*** EXCERPTED PASSAGE

# Forum Home Renovation Plumbing  water tank overflow

## wannafix

hi all, i have a 3000ltr tank in my back yard. When we get heavy rain the tank overflows and runs into the neighbours yard. Their is a 90mm inlet to the tank and an overfow which goes out to the street through a 90mm pipe as well. When it rains heavy, the overflow pipe can not get rid of this excess water quick enough and the tank overflows. This is a new house and the tank was already installed. What can i do to fix this problem. Would love some advice.

----------


## Danny

I come across this type of situation a lot but a bit more information is needed before I can reply. 
You say the tank is in your back yard. Is it fed by a wet (charged) system? 
If it is a wet system fed by a single 90 mm pipe as stated, do other downpipes also connect into this pipe? 
Do you know the height difference between the bottom of the overflow pipe where it exits the tank and the bottom of the overflow pipe where it overflows to the street? 
What is the total length of the overflow pipe? 
In the meanwhile, have a look at the mesh on the overflow outlet. These often get clogged. If this is the case, then consider removing the meshed fitting and replacing it with a flap valve.  Flap Valves | Rain Harvesting  
Even when clean, overflow outlet mesh still presents a restriction in the overflow pipe. Typically, the metal mesh 'open area' is less than 50%, something the 'experts' who frame regulations have failed to realise.

******
*** ENTRIES

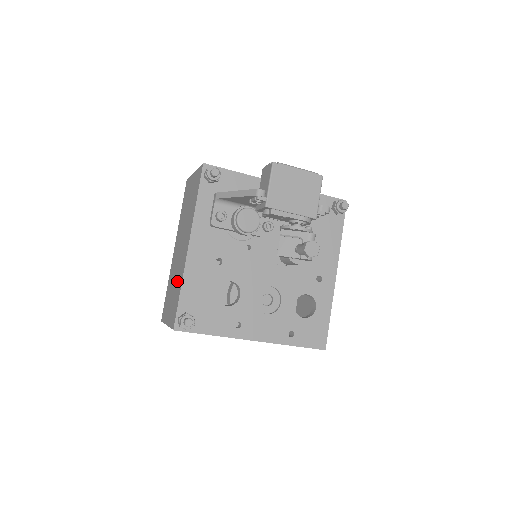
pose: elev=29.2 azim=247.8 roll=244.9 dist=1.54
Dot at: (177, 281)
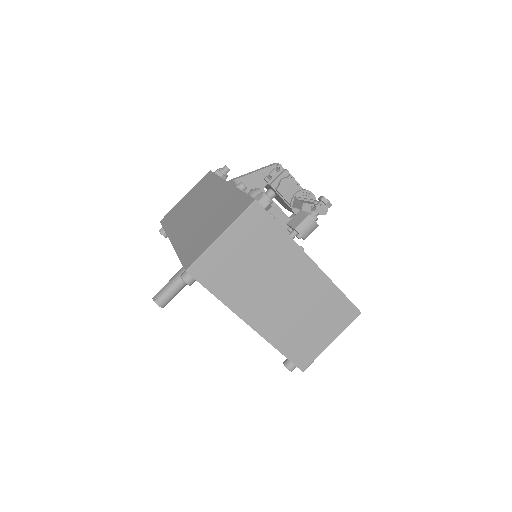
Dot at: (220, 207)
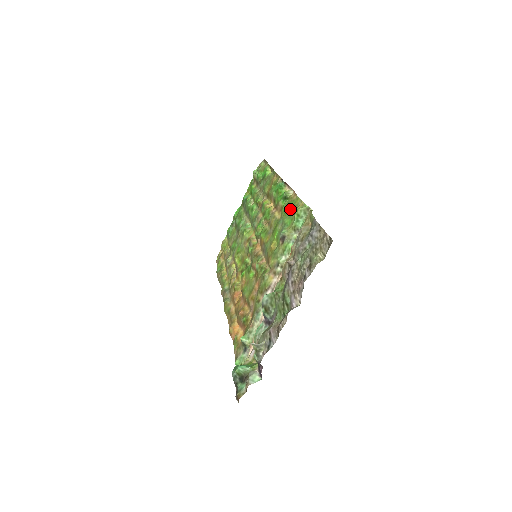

******
*** ENTRIES

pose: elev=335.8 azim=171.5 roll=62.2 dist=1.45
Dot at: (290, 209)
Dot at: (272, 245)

******

◆ **REQUIREMENT 1**:
Summarize the forum thread about the overflowing rainwater tank in two sentences.
◆ **REQUIREMENT 2**:
Write the next part of the forum thread about the overflowing rainwater tank, starting after its last sentence.
The material placed after the forum thread was drawn from a separate source.

◆ **RESPONSE 1**:
A new homeowner reports that their 3000-liter backyard tank, with a 90 mm inlet and a 90 mm overflow pipe running to the street, overflows into the neighbors' yard during heavy rain because the overflow cannot drain the excess fast enough. A reply asks whether the tank is on a wet system, whether other downpipes join the inlet pipe, and what the overflow pipe's height drop and length are, and meanwhile suggests checking the overflow outlet mesh for clogging and replacing it with a flap valve, since even clean mesh restricts flow with typically under 50% open area.

◆ **RESPONSE 2**:
The trend towards tanks with high set overflow outlets is also a cause of tank overflows.

----------


## ringtail

x 2 with danny, very common problem for the overflow mesh to slime up. I'm fortunate in that my tank sits right next to a spoon drain so my overflow pipe is very short. I got rid of the overflow mesh  and fitted a frogflap to bottom of the overflow pipe. I also siliconed a small nut onto the flap to make sure it closes again after heavy rain

----------


## wannafix

Hey mate 
I'm not sure what type of system it is but would assume it is a wet system. I believe all of the down pipes from the house feed into one 90mm pipe which runs up the side & into the top of the tank. The tank sits in a lower part of the yard.  
The water exits the overflow pipe & drops 1.9m where it runs approx 30m to the street and would probably drop about 1m in its travels. 
We currently have the flap valve so its not getting clogged at all.  
The overflow outlet sits right at the top of the tank, the top of the 90mm pipe is equal to the top of the tank and a great deal of the water runs out of the top of the tank during heavy rain . Maybe this is my problem. How far from the top should the overflow pipe exit the tank?  
Thanks for your help!

----------


## Danny

You have confirmed my suspicions. What you have is a rainwater  harvesting system that is a dog and whoever installed it wouldn't have a clue. Unfortunately, there are many people in the same situation  as yourself. However, all is not lost! 
Firstly, your situation as is (the bad news). 
You have a wet system. This runs with the pipe full of water at positive head and consequently generates a much higher flow rate than a same size downpipe or tank overflow that operates with weir flow and draws a vortex. Both ends of the wet system pipework should also be fitted with < 1,000 micron mesh screens to prevent mosquitoes accessing the water and  breeding.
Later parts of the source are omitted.